Dördüncü periyot hakkında yorum yapmayacağım çünkü kalbim ağzımda atıyor. Hidayet yoktu ama takım vardı. Tanjevic'in her hamlesi akıl doluydu. Semih'i takıma dahil etmesi, oyuna giren herkesin (Oğuz hariç) verimli olması. İnanılmaz bir performans sergiledik, harika mücadele ettik. Bu disiplinde ve bu takım ruhunda devam ettiğimiz sürece Slovenya ve Sırbistan da dahil olmak üzere yenemeyeceğimiz takım yok. Hidayet'in yok olduğu bir maçta bile öyle bir takım oyunu sergiledik ki.

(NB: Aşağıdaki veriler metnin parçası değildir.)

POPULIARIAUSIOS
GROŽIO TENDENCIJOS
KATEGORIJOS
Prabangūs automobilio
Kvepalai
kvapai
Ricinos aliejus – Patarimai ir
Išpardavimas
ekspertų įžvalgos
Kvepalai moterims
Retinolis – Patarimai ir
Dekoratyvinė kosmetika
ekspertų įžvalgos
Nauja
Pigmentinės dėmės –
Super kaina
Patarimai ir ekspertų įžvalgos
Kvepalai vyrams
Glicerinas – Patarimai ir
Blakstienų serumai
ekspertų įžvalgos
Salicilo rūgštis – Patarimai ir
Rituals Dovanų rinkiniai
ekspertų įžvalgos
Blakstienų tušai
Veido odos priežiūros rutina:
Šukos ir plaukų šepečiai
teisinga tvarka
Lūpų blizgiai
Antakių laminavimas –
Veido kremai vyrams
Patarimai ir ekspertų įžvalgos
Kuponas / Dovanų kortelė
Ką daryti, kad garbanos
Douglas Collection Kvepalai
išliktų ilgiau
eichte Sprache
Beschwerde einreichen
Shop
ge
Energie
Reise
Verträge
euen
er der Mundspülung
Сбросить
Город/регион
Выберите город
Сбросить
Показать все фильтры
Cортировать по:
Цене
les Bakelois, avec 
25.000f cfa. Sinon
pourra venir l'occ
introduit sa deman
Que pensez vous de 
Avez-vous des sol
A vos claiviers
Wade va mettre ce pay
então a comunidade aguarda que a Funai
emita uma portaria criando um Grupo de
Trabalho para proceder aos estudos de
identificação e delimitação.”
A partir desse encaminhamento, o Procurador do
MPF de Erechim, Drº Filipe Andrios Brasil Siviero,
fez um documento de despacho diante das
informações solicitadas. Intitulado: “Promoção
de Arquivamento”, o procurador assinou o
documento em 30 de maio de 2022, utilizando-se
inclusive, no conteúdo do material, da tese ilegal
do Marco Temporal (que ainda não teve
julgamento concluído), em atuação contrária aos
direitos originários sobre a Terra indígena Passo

Harika bir savunma örneği sergiledik. Zaman zaman Navarro ve Fernandez'de zorlansak da çok iyiydik. Mücadeleyi bırakmadık, sertliğimizi koruduk. İnanmıştık bu maça. Madalyaya doğru yürüyoruz. Güzel defansımız güzel hücumlar yarattı. Ee, ne demişler "defence, always leads to offence". Gidiyoruz madalyaya, bekle Avrupa.
Dipnot: Hidayet'in dinlendirildiğini ama sakat olduğunu bilmiyordum. Diziyle alakalı bir problem varmış. Engin'in sakatlığı ve Ömer Onan'ın da gribal durumu sağlık ekibinin çalışmalarıyla aşılmış. Ekip olarak, takım olarak çok üst düzey bir performans sergiliyoruz.